Much of the book was written in the afterglow of hangovers, or the buzz of the day's first drink. There is weariness here, a sedated fatalism. His spirituality struggles with morbidity. Still, Kerouac's sensual, sensitive poetic prose might have reached its most sublime character in 'Big Sur', even in its fevered sparks of delirium tremens. It drifts, as Kerouac was drifting, in the disillusionment of the post-Beat rancor, then swirls into eddies of luminous energy. The flow of consciousness is viewed as if through a prism which gives experience a subjective, surreal semblance of order. It seems so tantalizingly close to grasping some illusive meaning, that talisman Kerouac had followed through friendships, terrestrial and spiritual wandering, hardscrabble existence, inebriation, all his life.

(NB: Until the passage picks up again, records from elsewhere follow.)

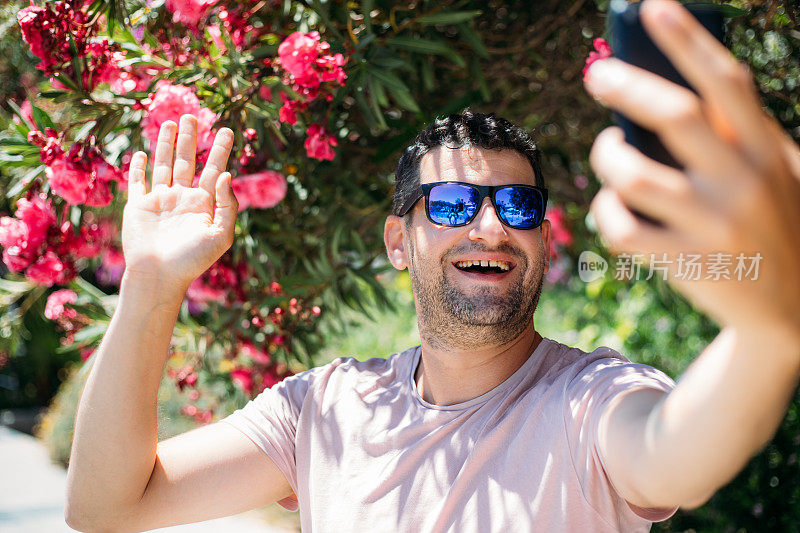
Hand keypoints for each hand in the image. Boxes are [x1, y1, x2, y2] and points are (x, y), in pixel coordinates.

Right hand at [121, 114, 237, 292]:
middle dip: (190, 139)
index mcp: (204, 204)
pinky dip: (139, 167)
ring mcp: (160, 201)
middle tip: (192, 115)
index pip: (214, 170)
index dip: (220, 150)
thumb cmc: (193, 260)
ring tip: (171, 122)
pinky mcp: (139, 206)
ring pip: (164, 165)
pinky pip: (138, 182)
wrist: (159, 276)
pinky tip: (143, 153)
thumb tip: (227, 174)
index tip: (226, 130)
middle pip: (187, 161)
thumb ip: (227, 205)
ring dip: (166, 144)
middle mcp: (183, 199)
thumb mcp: (220, 234)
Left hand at [585, 0, 799, 340]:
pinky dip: (604, 209)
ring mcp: (714, 226)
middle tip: (597, 73)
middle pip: (674, 116)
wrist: (792, 311)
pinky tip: (612, 205)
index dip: (686, 40)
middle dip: (627, 86)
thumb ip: (734, 135)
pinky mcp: (685, 263)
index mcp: (768, 151)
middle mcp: (745, 184)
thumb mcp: (773, 172)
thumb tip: (657, 89)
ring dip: (607, 155)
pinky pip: (620, 226)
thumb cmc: (771, 223)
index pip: (726, 83)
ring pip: (634, 175)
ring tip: (607, 149)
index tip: (650, 7)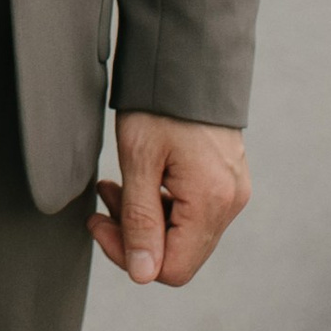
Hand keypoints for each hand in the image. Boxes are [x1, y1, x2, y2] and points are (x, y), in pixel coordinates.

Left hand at [92, 113, 250, 286]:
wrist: (189, 55)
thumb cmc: (161, 102)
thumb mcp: (138, 159)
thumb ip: (140, 220)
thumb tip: (143, 274)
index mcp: (211, 202)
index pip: (173, 269)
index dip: (129, 257)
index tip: (98, 224)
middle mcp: (230, 202)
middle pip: (179, 253)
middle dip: (134, 235)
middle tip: (103, 200)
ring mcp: (232, 190)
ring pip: (184, 232)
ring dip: (145, 217)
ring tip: (114, 186)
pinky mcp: (227, 178)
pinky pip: (194, 210)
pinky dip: (162, 203)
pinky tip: (140, 179)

There is a little quip at the start of the book about the copyright problems he was having with previous publishers, regarding the use of the various names he had attributed to the pantheon of his 'beatnik' friends. The group who became the century's most legendary collection of literary iconoclasts. He describes all of his books as a single Proustian comedy of raging action, folly, sweetness. He whimsies spending his old age reinserting a consistent nomenclature. Of course, the old age would never be. A coherent structure, though, might have robbed the books of their intrinsic spontaneity, the root of their innocence. With all this, there is still a persistent, if subdued, cadence (a beat!) and a wry, if exhausted, humour. Lament or comedy, the roaring storm of On The Road, came crashing ashore at Big Sur, leaving the author a crumpled wreck on the beach. But from these bookends you can glean Kerouac's exhilarating, sad odyssey. 'Big Sur' is its most wrenchingly personal and expressive chapter.